Wikipedia: 10 billion page views per month
Wikipedia statistician Erik Zachte has analysed the log files from the Wikimedia Foundation proxy server for a new survey. According to his analysis, Wikipedia readers viewed 10.175 billion pages in September alone. Over the same period its sister projects also racked up a further 456 million views.
Unsurprisingly, the English-language wikis dominate the statistics. The English Wikipedia totted up more than 5.4 billion page views. This is somewhat predictable, as with 2.5 million articles, it is far the largest Wikimedia Foundation project. The Japanese version came in second with 998 million views. The German version chalked up 818 million, even though it contains 30,000 more articles than the Japanese version. Of the other Wikimedia Foundation projects, Wikimedia Commons, a multimedia archive, has its nose in front with 173 million page views, with collaborative dictionary Wiktionary also clocking up 151 million views.

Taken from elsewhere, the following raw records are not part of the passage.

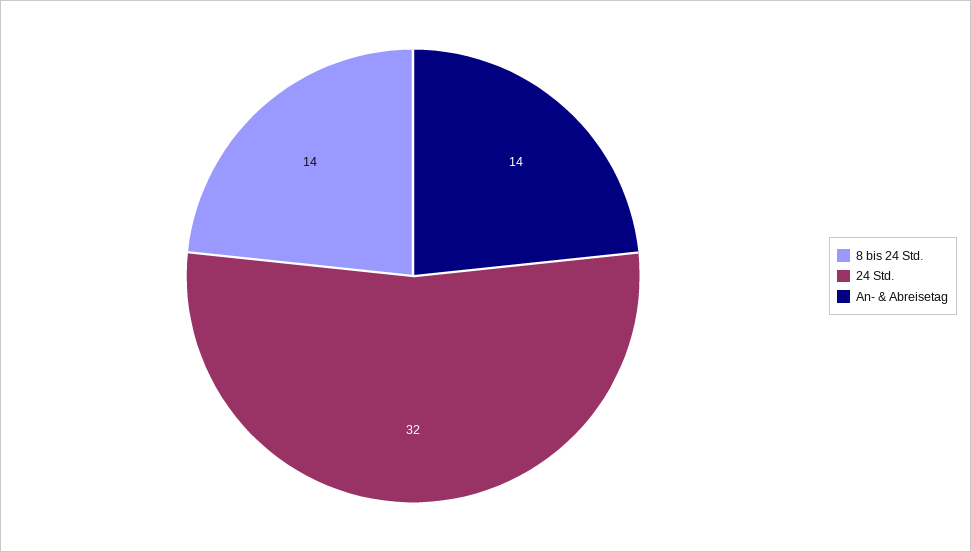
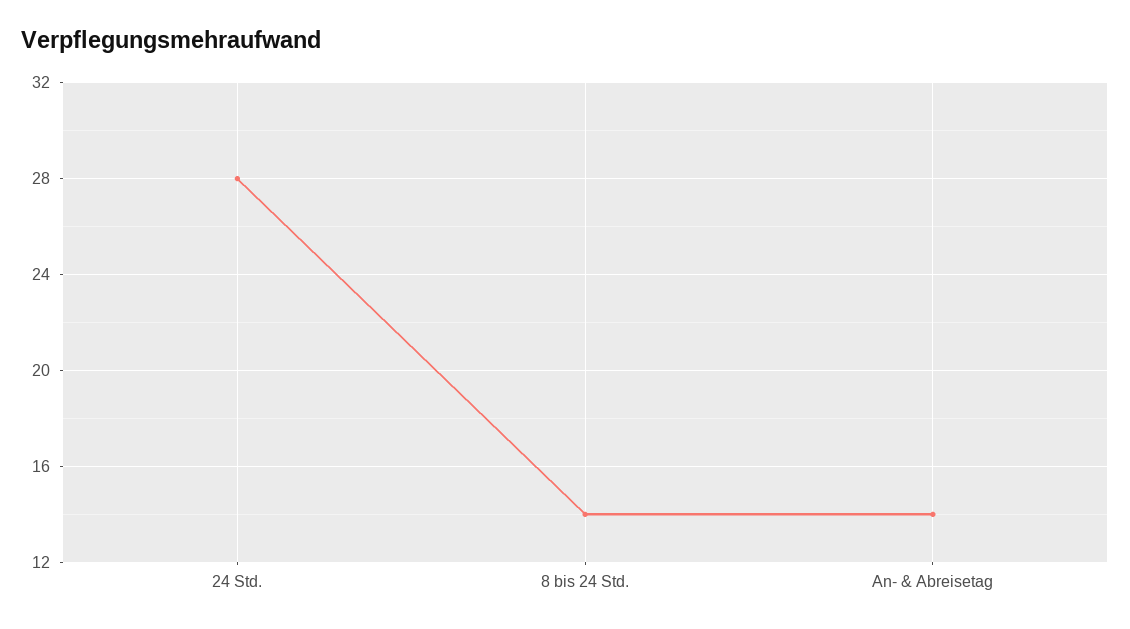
24 Std.: 32 -> 28

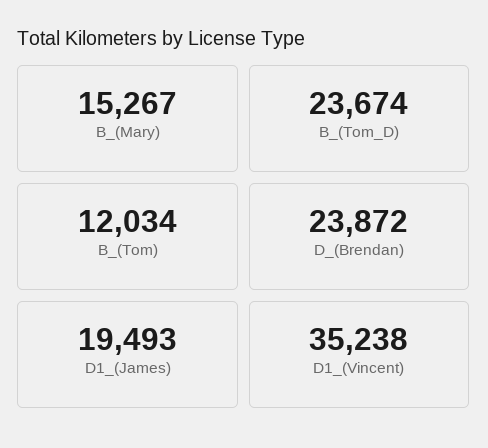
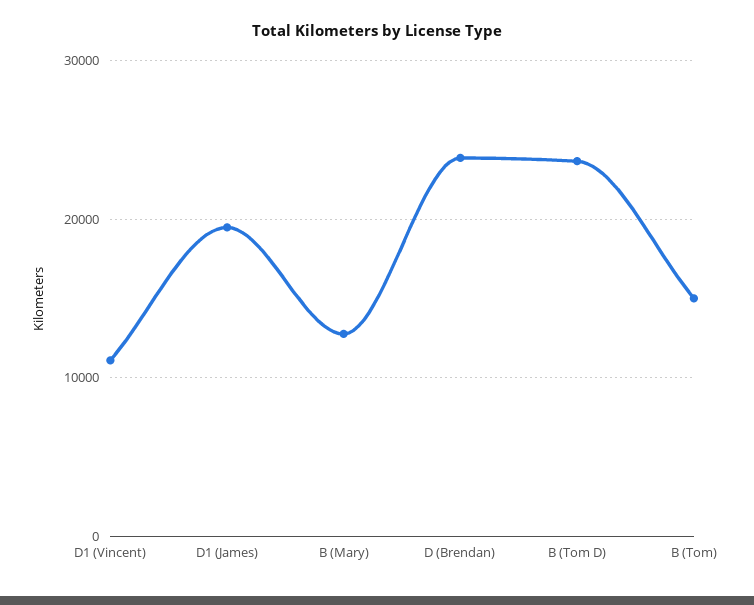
B_(Mary): 15267 -> 13000
B_(Tom): 12034 -> 15000
D1_(Vincent): 35238 -> 11000

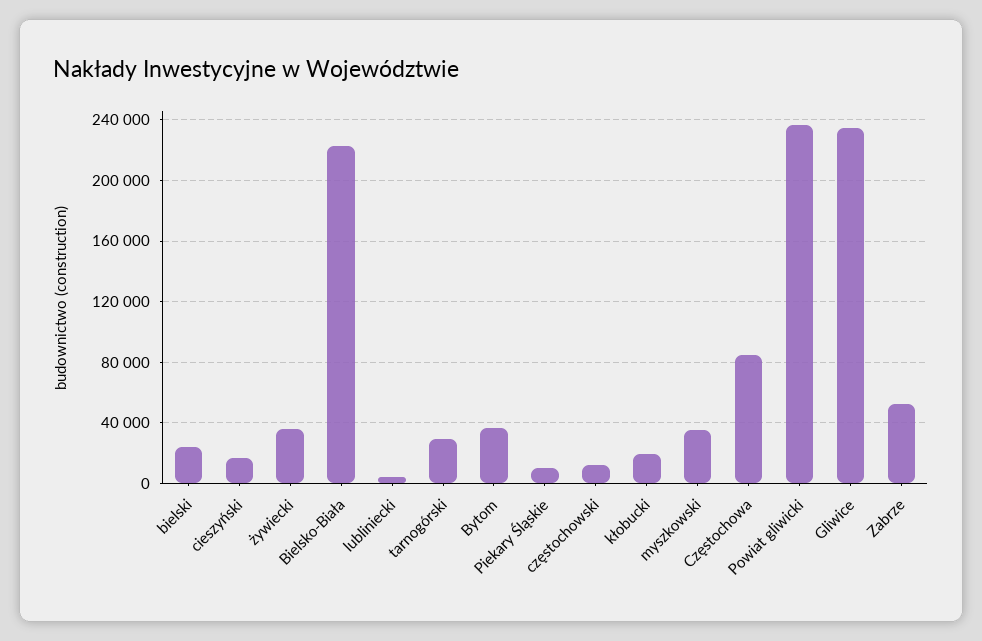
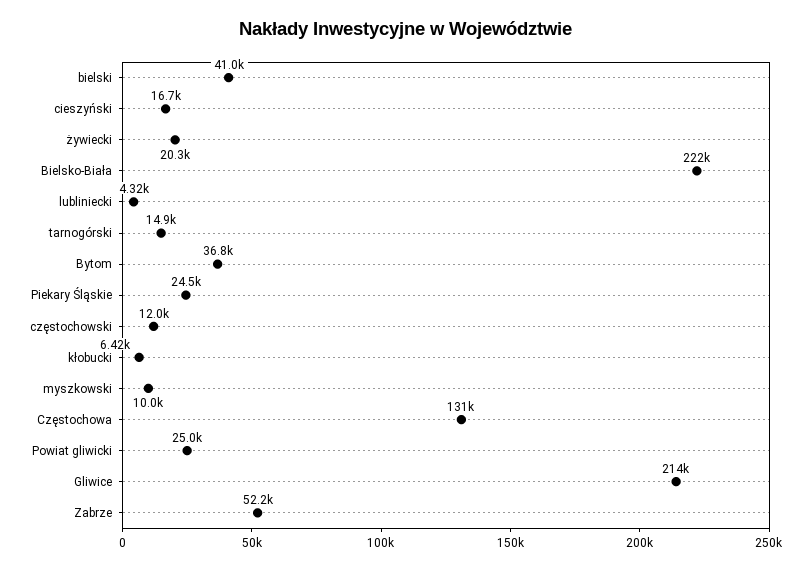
bielski: 25000 -> 41000
żywiecki: 35000 -> 20300
tarnogórski: 30000 -> 14900
Piekary Śląskie: 10000 -> 24500
kłobucki: 20000 -> 6420
myszkowski: 35000 -> 10000
Częstochowa: 85000 -> 131000
Powiat gliwicki: 235000 -> 25000
Gliwice: 235000 -> 214000

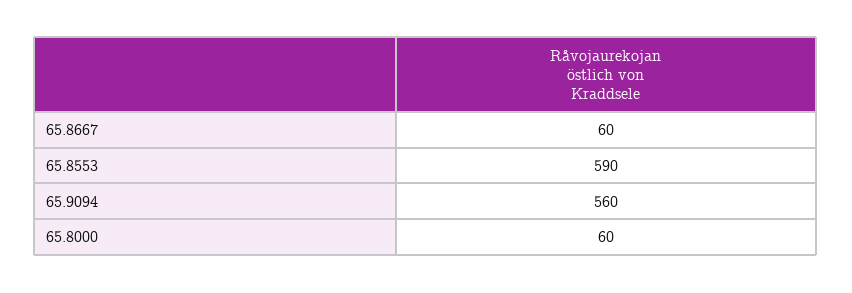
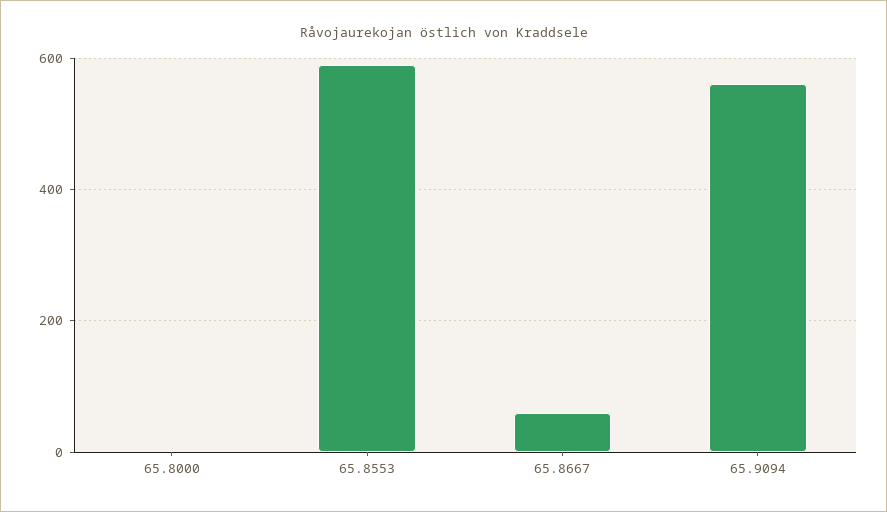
65.8000: 60 -> 0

The underlying raw data can be accessed via Wikimedia board member Domas Mituzas' server. Users wanting to process the data will need plenty of storage capacity – even compressed and aggregated, the log-files for just one hour require 50 megabytes of space. Excluded from the statistics are page views by registered users, edits by whom generally circumvent the proxy servers. The numbers are, however, on the whole slightly inflated, as page requests by automatic scripts are also included in the statistics. Thus the African Herero language version of Wikipedia still totted up 5700 requests in September, despite the fact that the project was closed more than a year ago.

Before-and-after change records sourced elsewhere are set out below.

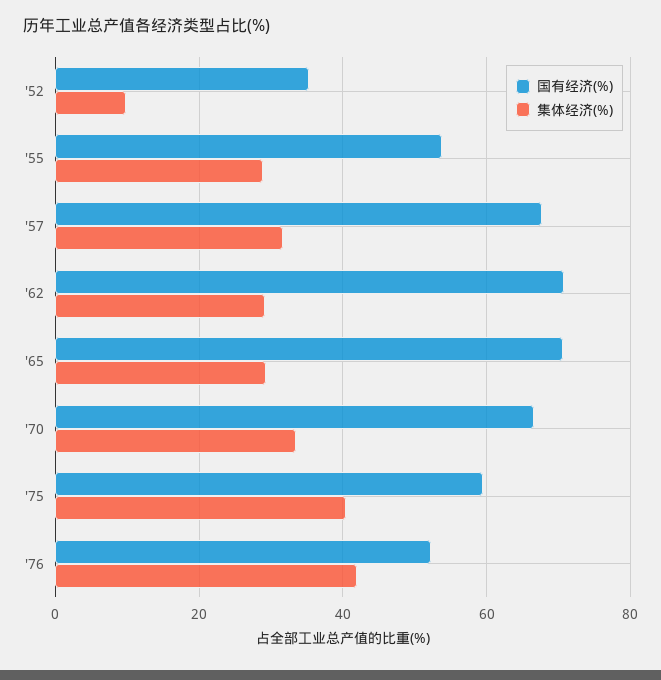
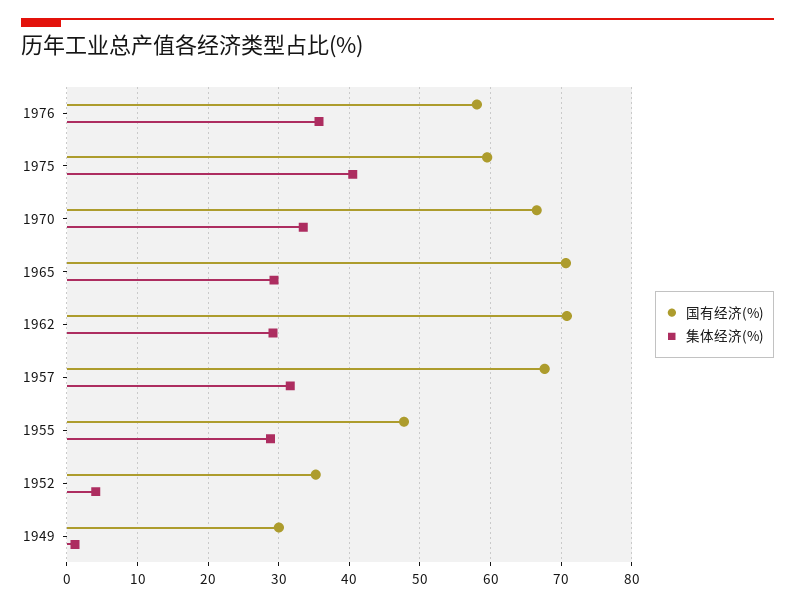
集体经济(%), '52: 10 -> 4
国有经济(%), '55: 54 -> 48
国有经济(%), '76: 52 -> 58
集体经济(%), '76: 42 -> 36
国有经济(%), 1949: none -> 30
集体经济(%), 1949: none -> 1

Users interested in immersing themselves more deeply in the statistics will find extensive analysis at THEwikiStics. There are detailed statistics for every single article for the last few months, including a list of the most sought-after articles. Even more detail is offered by the Wikipedia article traffic statistics, which give daily usage statistics for every article. On the day he died, the article on Austrian politician Jörg Haider, for example, was accessed over 235,000 times. But it’s not only headlines that whet the thirst for knowledge. On 3rd October, for example, more than 240,000 readers wanted to know what that day’s German Unity Day was all about.

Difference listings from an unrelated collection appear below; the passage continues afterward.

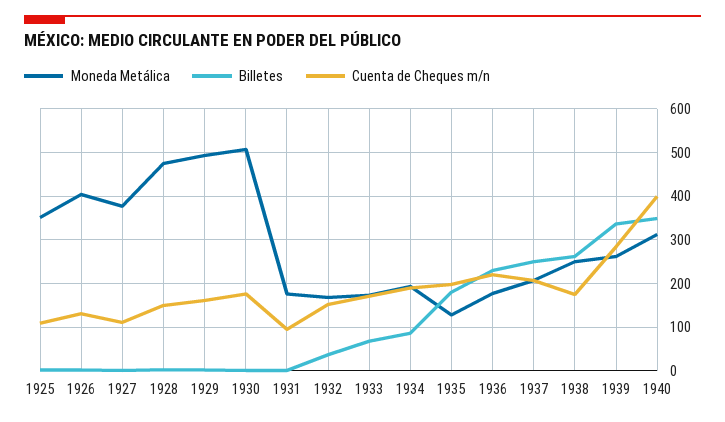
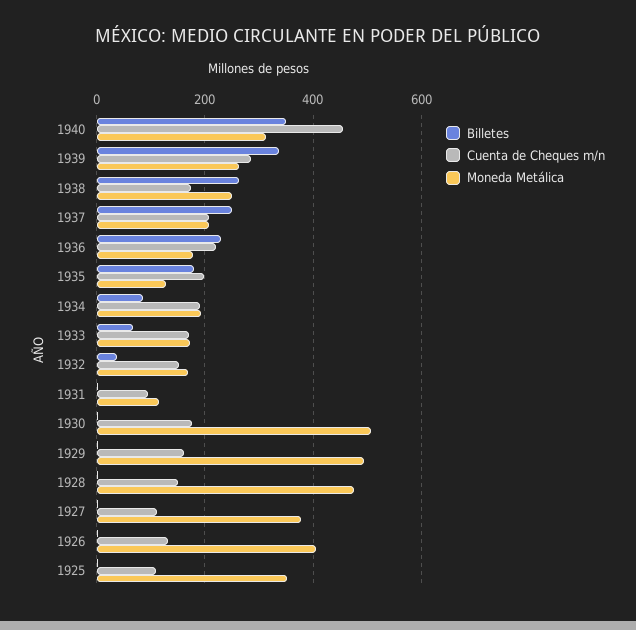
Moneda Metálica, 1931: 180 -> 120
Cuenta de Cheques m/n, 1940: 400 -> 460

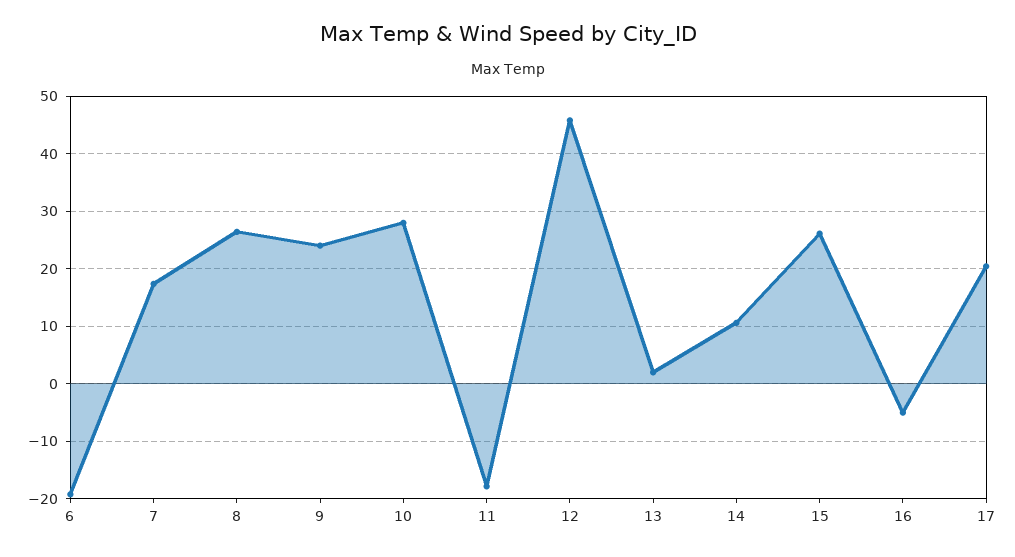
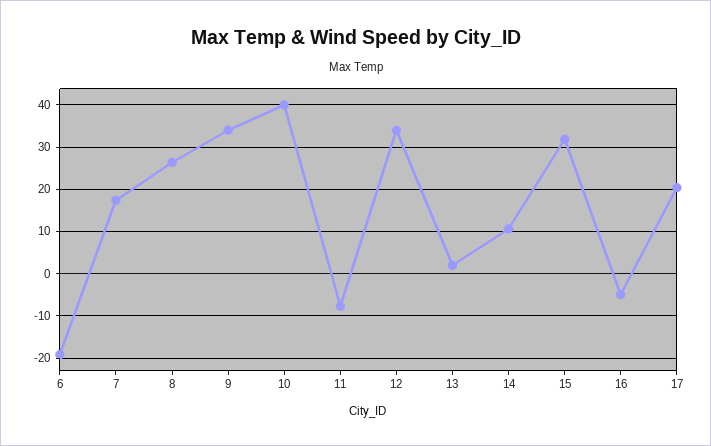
9: 24 -> 34
10: 28 -> 40
11: -18 -> -8
12: 46 -> 34
15: 26 -> 32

Gregory Kohs – who is not a popular figure in the Wikipedia Community – has found another use for the data. He has published a study of incidents of vandalism of Wikipedia articles about US politicians. Using usage statistics, he has extrapolated how many readers will have viewed incorrect information in these articles before they were corrected. According to his calculations, knowingly-inserted misinformation was visible for 6.8 percent of the time during the period sampled – most of it, however, was obvious vandalism or incidental information.
In order to serve this volume of data, the Wikimedia Foundation currently operates over 400 servers, distributed across three computer centres. To reduce the administrative burden, Wikimedia has, under chief technical officer Brion Vibber, now migrated the entire server park to Ubuntu Linux 8.04. The computers had previously been running on Red Hat and various versions of Fedora Linux.